▶ **Material shown**:

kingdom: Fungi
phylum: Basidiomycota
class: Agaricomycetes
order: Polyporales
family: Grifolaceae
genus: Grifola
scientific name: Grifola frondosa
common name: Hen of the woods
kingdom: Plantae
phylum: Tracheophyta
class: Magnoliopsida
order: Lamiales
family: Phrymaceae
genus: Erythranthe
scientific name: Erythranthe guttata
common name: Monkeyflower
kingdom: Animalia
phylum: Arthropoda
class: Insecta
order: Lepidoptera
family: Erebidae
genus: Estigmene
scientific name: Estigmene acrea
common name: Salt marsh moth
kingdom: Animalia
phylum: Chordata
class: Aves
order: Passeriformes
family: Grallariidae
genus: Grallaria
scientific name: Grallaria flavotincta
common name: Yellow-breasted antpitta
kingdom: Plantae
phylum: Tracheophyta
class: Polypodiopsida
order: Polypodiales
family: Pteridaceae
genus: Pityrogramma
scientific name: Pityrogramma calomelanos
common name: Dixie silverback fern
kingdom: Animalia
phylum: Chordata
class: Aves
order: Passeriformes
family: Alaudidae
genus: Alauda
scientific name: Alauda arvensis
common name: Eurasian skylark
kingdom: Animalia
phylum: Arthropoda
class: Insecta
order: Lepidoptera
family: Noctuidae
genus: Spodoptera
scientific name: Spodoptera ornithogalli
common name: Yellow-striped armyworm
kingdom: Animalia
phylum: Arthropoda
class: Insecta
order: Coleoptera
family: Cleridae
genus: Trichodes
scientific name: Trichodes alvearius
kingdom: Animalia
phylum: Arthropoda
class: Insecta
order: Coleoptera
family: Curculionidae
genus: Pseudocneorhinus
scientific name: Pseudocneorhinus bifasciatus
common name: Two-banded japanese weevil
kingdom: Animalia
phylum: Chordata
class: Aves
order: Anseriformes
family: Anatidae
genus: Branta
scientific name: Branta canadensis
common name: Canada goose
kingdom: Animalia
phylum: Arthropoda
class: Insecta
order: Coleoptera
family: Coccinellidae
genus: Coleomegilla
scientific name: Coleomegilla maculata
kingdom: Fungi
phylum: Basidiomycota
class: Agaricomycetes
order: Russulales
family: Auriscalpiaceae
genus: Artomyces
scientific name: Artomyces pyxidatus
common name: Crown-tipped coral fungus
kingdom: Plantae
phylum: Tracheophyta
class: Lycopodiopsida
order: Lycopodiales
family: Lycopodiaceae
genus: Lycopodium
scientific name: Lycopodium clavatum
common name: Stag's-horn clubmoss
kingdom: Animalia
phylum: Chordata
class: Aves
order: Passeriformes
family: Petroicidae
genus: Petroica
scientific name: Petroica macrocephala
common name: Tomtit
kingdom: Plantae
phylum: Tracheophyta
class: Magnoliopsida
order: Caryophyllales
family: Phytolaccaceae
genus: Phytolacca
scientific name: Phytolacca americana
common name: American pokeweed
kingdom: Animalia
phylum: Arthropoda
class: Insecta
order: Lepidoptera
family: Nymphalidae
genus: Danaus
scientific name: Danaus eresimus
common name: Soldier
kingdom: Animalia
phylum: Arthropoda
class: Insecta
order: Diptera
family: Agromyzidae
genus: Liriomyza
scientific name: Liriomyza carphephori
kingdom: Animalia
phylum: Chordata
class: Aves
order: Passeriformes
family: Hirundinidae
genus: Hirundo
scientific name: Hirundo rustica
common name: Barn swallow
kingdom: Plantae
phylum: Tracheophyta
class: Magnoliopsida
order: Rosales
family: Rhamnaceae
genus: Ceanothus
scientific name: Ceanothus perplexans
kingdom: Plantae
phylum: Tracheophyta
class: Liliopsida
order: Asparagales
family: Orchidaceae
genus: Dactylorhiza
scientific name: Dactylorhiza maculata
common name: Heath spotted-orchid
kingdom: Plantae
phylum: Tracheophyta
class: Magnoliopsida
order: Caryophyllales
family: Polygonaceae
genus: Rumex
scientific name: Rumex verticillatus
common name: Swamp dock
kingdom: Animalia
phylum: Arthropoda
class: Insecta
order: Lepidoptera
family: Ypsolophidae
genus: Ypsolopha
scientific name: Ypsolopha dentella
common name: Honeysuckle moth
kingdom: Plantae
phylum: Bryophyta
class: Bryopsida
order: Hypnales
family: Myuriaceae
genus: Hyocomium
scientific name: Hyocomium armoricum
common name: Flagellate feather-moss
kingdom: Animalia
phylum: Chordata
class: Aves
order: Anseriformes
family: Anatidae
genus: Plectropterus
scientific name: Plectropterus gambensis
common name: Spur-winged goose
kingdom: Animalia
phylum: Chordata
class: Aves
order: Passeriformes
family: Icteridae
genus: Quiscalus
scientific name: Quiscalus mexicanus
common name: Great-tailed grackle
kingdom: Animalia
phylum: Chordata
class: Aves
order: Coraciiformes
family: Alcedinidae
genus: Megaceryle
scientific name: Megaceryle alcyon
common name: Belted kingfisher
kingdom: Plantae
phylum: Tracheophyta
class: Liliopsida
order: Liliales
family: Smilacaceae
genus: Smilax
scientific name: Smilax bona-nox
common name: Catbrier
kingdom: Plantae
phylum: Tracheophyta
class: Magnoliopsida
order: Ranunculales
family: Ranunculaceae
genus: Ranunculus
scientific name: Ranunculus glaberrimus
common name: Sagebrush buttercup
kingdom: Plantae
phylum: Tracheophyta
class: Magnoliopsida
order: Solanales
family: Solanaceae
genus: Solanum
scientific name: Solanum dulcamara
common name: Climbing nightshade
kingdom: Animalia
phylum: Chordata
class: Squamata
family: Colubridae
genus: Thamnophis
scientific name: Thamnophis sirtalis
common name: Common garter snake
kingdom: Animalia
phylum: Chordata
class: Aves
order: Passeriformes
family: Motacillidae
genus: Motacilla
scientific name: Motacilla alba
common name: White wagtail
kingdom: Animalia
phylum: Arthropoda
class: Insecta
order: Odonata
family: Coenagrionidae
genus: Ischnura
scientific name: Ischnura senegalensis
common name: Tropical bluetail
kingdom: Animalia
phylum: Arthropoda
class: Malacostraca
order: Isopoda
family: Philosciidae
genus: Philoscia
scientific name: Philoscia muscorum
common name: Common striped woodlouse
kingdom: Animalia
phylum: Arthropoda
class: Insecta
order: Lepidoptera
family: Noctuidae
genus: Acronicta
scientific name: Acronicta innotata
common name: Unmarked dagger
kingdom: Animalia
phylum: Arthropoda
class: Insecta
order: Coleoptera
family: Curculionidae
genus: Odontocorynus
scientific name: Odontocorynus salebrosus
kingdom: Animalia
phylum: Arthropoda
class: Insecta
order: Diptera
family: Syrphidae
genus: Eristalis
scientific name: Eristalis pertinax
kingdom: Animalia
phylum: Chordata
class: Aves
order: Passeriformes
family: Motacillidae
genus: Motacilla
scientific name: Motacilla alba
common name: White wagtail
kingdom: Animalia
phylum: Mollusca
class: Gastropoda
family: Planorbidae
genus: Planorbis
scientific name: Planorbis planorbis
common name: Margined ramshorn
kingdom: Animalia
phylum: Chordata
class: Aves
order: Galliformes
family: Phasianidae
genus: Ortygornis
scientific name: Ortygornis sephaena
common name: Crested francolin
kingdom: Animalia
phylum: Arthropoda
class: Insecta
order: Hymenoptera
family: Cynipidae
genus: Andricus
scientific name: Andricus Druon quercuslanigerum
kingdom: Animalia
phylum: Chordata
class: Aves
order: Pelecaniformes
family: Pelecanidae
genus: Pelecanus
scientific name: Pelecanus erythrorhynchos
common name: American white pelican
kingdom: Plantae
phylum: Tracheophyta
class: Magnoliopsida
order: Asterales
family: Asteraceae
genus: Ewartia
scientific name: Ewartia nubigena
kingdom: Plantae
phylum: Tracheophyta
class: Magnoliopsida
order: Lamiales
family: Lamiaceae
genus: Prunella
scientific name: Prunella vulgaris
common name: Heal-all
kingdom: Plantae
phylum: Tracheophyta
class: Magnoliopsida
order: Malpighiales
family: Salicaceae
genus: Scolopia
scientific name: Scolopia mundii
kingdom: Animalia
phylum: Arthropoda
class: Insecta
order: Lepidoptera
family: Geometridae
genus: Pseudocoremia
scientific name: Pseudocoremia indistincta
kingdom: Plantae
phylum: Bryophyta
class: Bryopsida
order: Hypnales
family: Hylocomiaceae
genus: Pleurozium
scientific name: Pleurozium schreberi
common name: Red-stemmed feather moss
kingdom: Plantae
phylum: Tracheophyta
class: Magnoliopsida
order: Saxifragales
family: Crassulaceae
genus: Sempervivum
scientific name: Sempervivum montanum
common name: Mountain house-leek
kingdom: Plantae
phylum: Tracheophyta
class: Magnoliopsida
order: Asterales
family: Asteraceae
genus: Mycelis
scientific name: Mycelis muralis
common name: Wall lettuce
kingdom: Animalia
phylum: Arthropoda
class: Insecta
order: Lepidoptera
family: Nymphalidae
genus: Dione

▶ **Task instructions**: Reproduce the lines of the material from the one holding "genus: Mycelis" through the end, inclusive, swapping "common name" for "everyday name" and leaving everything else unchanged.

▶ **Complete answer**:
genus: Mycelis
scientific name: Mycelis muralis
everyday name: Wall lettuce
kingdom: Animalia
phylum: Arthropoda
class: Insecta
order: Lepidoptera
family: Nymphalidae
genus: Dione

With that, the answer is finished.